##### DATA TO EXAMINE #####

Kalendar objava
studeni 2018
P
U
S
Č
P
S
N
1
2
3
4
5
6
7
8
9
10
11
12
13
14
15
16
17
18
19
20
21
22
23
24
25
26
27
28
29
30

#####
##### DATA TO EXAMINE #####

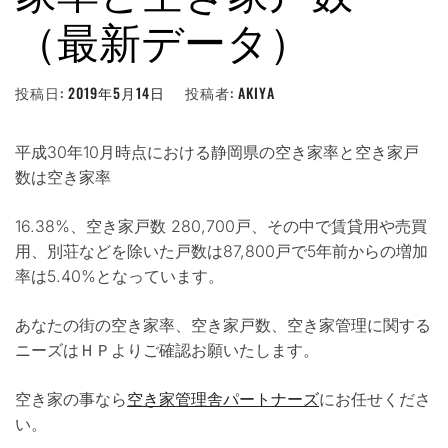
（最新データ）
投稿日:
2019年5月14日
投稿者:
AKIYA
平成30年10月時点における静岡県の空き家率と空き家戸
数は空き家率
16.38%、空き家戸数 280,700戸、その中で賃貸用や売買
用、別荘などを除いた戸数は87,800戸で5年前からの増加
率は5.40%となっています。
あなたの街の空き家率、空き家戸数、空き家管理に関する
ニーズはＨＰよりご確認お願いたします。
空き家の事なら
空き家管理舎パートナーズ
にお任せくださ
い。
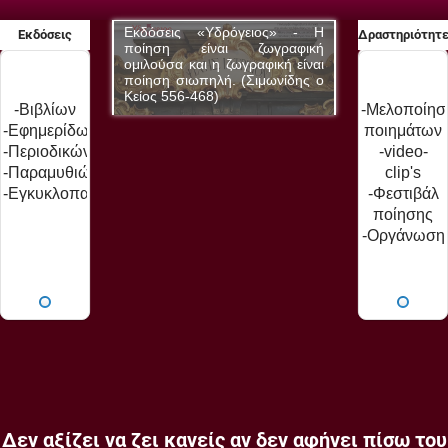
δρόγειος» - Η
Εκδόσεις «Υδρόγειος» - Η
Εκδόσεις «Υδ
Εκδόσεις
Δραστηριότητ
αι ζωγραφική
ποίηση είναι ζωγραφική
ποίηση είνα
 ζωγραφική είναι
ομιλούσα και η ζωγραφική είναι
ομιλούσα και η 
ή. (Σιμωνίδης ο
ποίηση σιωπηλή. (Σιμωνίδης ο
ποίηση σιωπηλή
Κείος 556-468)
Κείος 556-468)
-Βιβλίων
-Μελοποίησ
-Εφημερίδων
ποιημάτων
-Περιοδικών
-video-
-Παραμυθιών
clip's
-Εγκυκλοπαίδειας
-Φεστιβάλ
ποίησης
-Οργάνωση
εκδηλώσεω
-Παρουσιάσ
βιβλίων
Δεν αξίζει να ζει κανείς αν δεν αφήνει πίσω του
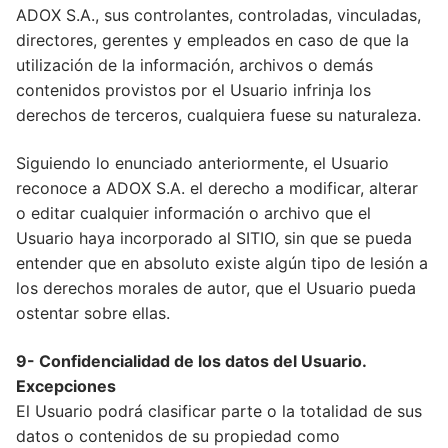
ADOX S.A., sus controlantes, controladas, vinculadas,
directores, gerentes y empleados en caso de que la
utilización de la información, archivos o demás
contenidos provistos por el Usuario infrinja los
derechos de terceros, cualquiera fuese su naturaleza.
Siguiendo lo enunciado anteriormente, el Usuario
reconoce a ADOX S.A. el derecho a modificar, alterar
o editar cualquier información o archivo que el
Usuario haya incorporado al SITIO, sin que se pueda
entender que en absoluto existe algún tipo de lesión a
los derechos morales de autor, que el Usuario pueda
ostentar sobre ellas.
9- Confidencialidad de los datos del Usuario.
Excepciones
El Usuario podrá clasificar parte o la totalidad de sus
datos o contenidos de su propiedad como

#####

▸ **EXERCISE INSTRUCTIONS**:
Only lines containing the word "ζωγραφική" should appear in the answer, and every such line from the records above must be there.

▸ **FINISHED EXERCISE**:
αι ζωγραφική
ποίηση είναι ζωγραφική
 ζωγραφική είναι
ομιλούσα και η ζωγραφική είναι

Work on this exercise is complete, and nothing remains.